- [Description of the task]: Could you quote the lines word for word, starting at the first line of the records and ending at the line that contains "Time read: h=6 m=43", with both of those lines included?

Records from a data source
──────

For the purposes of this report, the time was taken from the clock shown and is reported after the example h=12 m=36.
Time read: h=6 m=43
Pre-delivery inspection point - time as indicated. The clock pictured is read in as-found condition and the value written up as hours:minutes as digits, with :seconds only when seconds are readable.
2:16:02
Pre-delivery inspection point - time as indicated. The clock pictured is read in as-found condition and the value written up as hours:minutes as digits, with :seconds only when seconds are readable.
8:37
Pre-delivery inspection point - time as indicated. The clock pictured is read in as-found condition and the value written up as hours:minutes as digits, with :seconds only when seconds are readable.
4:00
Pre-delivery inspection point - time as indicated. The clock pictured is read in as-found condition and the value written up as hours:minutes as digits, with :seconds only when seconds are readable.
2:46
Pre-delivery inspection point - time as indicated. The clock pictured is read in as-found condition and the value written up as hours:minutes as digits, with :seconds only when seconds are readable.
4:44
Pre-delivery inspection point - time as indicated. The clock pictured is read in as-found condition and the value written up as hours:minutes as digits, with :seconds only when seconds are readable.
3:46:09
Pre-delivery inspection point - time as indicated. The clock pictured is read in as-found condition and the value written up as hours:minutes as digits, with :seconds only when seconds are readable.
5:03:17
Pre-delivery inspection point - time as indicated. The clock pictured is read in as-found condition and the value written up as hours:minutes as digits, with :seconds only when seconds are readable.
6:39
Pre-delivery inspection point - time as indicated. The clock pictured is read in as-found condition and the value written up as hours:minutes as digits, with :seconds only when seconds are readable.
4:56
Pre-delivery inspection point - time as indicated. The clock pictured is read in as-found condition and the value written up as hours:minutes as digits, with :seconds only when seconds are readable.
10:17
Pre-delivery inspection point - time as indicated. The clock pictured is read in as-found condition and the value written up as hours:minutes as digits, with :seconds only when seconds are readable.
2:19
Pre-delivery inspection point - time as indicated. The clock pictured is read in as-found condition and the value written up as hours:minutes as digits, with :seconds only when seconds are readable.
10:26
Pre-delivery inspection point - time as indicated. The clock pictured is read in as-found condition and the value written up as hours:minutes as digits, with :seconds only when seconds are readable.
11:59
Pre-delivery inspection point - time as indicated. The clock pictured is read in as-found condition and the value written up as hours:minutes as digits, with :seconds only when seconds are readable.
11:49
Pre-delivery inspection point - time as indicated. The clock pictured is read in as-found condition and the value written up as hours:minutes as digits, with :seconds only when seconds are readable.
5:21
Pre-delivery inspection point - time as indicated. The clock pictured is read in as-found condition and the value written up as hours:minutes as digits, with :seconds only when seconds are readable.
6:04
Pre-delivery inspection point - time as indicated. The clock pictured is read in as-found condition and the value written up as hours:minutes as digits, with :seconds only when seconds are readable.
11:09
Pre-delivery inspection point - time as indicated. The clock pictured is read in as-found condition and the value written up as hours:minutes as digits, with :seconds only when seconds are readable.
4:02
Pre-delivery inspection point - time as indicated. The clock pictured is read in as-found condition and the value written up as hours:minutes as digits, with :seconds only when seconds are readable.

──────

- [Correct answer]:
For the purposes of this report, the time was taken from the clock shown and is reported after the example h=12 m=36.
Time read: h=6 m=43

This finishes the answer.